Extend the message-board excerpt about Merck, picking up right after its last sentence.

**SELECTED EXCERPT:**
==========

To: AC Flyer who wrote (20933)7/9/2002 3:40:41 AM
From: EL KABONG!!!  Respond to of 74559
 
AC Flyer,

Any spike down in the stock will be an excellent buying opportunity.

I disagree. The accounting issues notwithstanding, Merck's problems are with its current pharmaceutical offerings and its new drug pipeline.

To start with, virtually all of Merck's former blockbuster drugs come off patent protection within the next 3 years. Merck will be forced to go head-to-head with generic competitors on its top-of-the-line products. If history is any guide at all (and in drugs it usually is), Merck will quickly lose more than 50% of their sales, drug by drug, as they come off protection.

The second problem, and one that is much more difficult, is that Merck really has no blockbusters in the new drug pipeline. So, they either come up with one quickly from their research efforts (not highly probable) or they buy someone else's pipeline (very possible for either a merger or a buyout of another firm). With the stock price down, any buyout or merger may prove to be much more costly than Merck (or its shareholders) would find comfortable.

So the bottom line on Merck is that although they're still a big company and a major force to be reckoned with in pharmaceuticals, they do have some immediate term problems that makes a current purchase of their stock risky, even for swing traders. Of course, everything depends on just how far the price of Merck stock falls. If it went way below book value (not likely) then even a schmuck like me would be running to my broker... <g>

Seriously, if an investor wants a fairly decent drug stock for an investment, Pfizer (at least on paper) looks like a better buy than Merck. Time will tell, I guess...

KJC



To: AC Flyer who wrote (20933)7/9/2002 3:47:52 AM
From: Raymond Duray  Respond to of 74559
 
NEW RIP-OFF BOMBSHELL!! A TRIFECTA OF SLEAZE!
MERCK PHARMACEUTICALS INFLATED STATEMENTS BY $$$ BILLIONS

MERCK CEO IS TOP BUSH ADVISOR: THE LATEST GOP KENNY BOY

BUSH UP TO HIS NECK IN MERCK MUCK

DUBYA'S ENRON ACID REFLUX

mediawhoresonline.com

In a thermonuclear revelation on the eve of George W. Bush's "corporate responsibility" speech, the Wall Street Journal, Financial Times, and other sources are reporting yet another new and huge corporate rip-off scandal linked to Bush, this one involving the Merck pharmaceutical corporation, and its CEO Raymond Gilmartin.

==========

**DATA SECTION:**
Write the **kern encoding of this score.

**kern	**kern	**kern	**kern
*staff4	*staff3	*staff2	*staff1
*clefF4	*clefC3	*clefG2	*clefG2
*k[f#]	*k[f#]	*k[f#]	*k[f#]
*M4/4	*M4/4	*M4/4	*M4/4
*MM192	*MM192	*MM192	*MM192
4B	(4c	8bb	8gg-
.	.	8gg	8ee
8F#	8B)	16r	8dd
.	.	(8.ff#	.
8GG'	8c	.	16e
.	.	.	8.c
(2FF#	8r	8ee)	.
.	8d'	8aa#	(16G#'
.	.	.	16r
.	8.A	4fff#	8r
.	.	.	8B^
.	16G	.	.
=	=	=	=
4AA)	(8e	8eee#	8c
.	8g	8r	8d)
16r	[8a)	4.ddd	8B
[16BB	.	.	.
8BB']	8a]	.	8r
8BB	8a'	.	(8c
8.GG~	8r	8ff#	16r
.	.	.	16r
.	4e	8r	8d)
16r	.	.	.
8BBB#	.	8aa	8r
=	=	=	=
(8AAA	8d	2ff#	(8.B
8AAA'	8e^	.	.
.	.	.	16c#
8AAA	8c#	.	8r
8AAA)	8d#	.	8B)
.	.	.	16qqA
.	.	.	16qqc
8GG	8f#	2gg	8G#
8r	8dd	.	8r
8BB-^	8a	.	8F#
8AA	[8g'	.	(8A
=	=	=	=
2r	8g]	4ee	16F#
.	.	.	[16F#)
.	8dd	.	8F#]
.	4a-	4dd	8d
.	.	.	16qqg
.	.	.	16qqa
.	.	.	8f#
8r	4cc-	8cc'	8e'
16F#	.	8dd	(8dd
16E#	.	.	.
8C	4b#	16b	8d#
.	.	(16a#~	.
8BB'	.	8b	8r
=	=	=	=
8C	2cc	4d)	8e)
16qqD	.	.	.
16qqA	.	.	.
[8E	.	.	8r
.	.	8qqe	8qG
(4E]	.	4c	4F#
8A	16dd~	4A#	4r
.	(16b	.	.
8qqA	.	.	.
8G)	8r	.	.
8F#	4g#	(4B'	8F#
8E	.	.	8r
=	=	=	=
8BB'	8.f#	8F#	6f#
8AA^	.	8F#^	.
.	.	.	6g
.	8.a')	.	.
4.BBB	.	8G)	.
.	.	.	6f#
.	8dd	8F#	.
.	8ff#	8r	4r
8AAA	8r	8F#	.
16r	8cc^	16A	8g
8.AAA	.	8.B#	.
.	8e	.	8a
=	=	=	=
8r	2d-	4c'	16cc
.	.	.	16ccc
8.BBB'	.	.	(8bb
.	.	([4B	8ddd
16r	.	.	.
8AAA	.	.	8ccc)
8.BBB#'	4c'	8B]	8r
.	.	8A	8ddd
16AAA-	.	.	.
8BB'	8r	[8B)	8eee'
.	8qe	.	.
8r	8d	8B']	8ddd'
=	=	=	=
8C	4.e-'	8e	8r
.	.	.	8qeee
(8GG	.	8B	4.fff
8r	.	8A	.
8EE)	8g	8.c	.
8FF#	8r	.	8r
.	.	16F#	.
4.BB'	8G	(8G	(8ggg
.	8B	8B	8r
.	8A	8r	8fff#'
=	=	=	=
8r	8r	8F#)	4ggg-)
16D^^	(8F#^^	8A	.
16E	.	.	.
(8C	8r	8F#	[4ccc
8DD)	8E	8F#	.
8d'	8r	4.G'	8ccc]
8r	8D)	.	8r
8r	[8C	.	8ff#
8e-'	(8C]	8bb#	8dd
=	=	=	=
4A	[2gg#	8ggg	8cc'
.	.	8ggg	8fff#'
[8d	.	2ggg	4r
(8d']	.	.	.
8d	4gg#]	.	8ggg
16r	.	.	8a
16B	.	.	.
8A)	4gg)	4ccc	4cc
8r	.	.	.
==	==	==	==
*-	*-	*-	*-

==========

**RESULT:**
According to breaking coverage, Merck booked $12.4 billion in revenues in the past three years, which it never received.

That's twelve BILLION four hundred MILLION dollars in phony receipts, over three years.

On average, over four BILLION dollars per year.

More to the point: Merck CEO Raymond Gilmartin, just like Enron's Kenneth "Kenny Boy" Lay, is a major Republican contributor with extremely close ties to George W. Bush and his administration. During the Bush transition, when energy policy was being dictated by Enron and the energy corporations, Bush appointed Merck's Gilmartin to his top advisory committee for formulating health policy, including pharmaceutical and Medicare policy, for the new administration.

Thereafter, Gilmartin triggered tens of millions of dollars to support front groups to back a phony Republican prescription drug bill for seniors and to counter the Democrats' substantive plan. The money has gone to pay for, among other things, TV ad campaigns against Democrats.

The Merck revelations have accelerated the political meltdown of the Bush Administration and the Republican Party, coming in the aftermath of jumbo scandals that have hit Enron and Trent Lott's WorldCom.

The numbers tell part of the story:

In the 1999-2000 and 2001-2002 (to date) election cycles, Merck's Political Action Committee donated, respectively, $319,578 and (again, to date) $259, 653 to federal political candidates.

In 1999-2000, 72 percent of the total went to Republican candidates and PACs in 2001-2002, so far, 64 percent of the total has gone to Republican candidates and PACs.

Merck's CEO, Raymond Gilmartin, is also a big individual G.O.P. donor.

Since 1999, Gilmartin has contributed $74,000 of his own money to federal political campaigns.

More than half of that amount -- $40,000 -- has gone directly to the Republican National Committee.

Another $20,000 of it has gone to individual Republican candidates and their PACs.

A total of $10,000 has gone to Merck's pro-G.O.P. PAC.

Which leaves a whopping $4,000 -- about five percent of the total -- for Democrats.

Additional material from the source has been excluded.